As I ran, I couldn’t believe that something this wonderful happens, every week, for free. Five hundred people, surrounded by white cliffs and dunes, adding our footprints to the hoofprints and dodging the jellyfish. Some of us had a dip in the sea at the end. Sure, I was lucky with the weather; I am fully aware how the north coast seduces you on good days then stabs you in the front with wind, rain, and regret. The tide was kind too. A man beside me said they are often forced to trudge through soft sand. My time was crap of course. I kept stopping to take photos.

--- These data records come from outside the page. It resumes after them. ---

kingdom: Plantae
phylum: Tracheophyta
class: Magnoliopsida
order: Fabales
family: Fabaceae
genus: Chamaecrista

Another day east took us all the way to Ballycastle. When I was a kid on holiday, my mother would always want to go to Ballintoy, the little harbour with mystical rock formations that we are all now legally obliged to describe as appearing in Game of Thrones. My brothers and I would rail against such a dull and lengthy excursion. I mean, who’d want to go to a stupid harbour when you could go to such destinations as the Jet Centre, Coleraine swimming pool, or McIntyre’s toy shop? Now I am my mother, and my kids are me. As it should be, I suppose.
But Ballintoy didn’t work out this year. The car park, which had always been geared towards road rage, had got even smaller due to construction, so we just had to turn around and leave.
Not far outside Ballycastle, I spotted what looked like a viewing point and swerved off the road. I’m a sucker for a good viewing point, and I got out of the car, on my own, to do some viewing. This one, Portaneevy, has fun little platforms which hover over the abyss. There were busloads of French, American, and Japanese tourists, but I managed to get a spot and peer down over Carrick-a-Rede rope bridge.
Were my eyes up to their old tricks? No, they weren’t.
‘Dolphins! I think those are dolphins down there!’ I exclaimed to a woman beside me, with my arm out in a very straight point. A white tour boat was close to the sea stack of the rope bridge, and all around the boat, the water was breaking with dolphins. From up here, they were tiny, but dolphin excitement is dolphin excitement, no matter how close they are.
Thankfully this English-sounding lady was as excited as me and did not drift silently away from me as I worried she might. We ‘oohed’ and ‘ahhed’ some more, and then she thanked me sincerely for letting her know, and complained jokily to her local friend who, incredibly, had seen the dolphins but said nothing. ‘This nice gentleman had to tell me!’

Buoyed by the joy of dolphins and being described as a nice gentleman, I entered Ballycastle. We rarely go there (it’s even further from Portstewart than Castlerock!) but my friend Jin was in the Corrymeela Centre and I was going to pop up and say hello. In an earlier blog post, I had suggested that Ballycastle was much less grim than Portrush and Portstewart, and floated the idea, noted by someone else, that the grimness of the Ports was due to their lack of trees. And perhaps here was the theory confirmed: Ballycastle has trees, a few at the sea front. A green landscape is also clearly visible from the town. So the lesson is that if you are a town and don’t want to depress your residents, you should plant trees.
We covered all our regular haunts too. I enjoyed my petty feeling of exclusivity as our National Trust cards were bleeped again and again on Portstewart Strand; we had our usual orders in usual chip shops. I guess most people want to cling to a place that they recognise, and that they think recognises them back. But it’s great to find that your place still has a few tricks up its sleeve.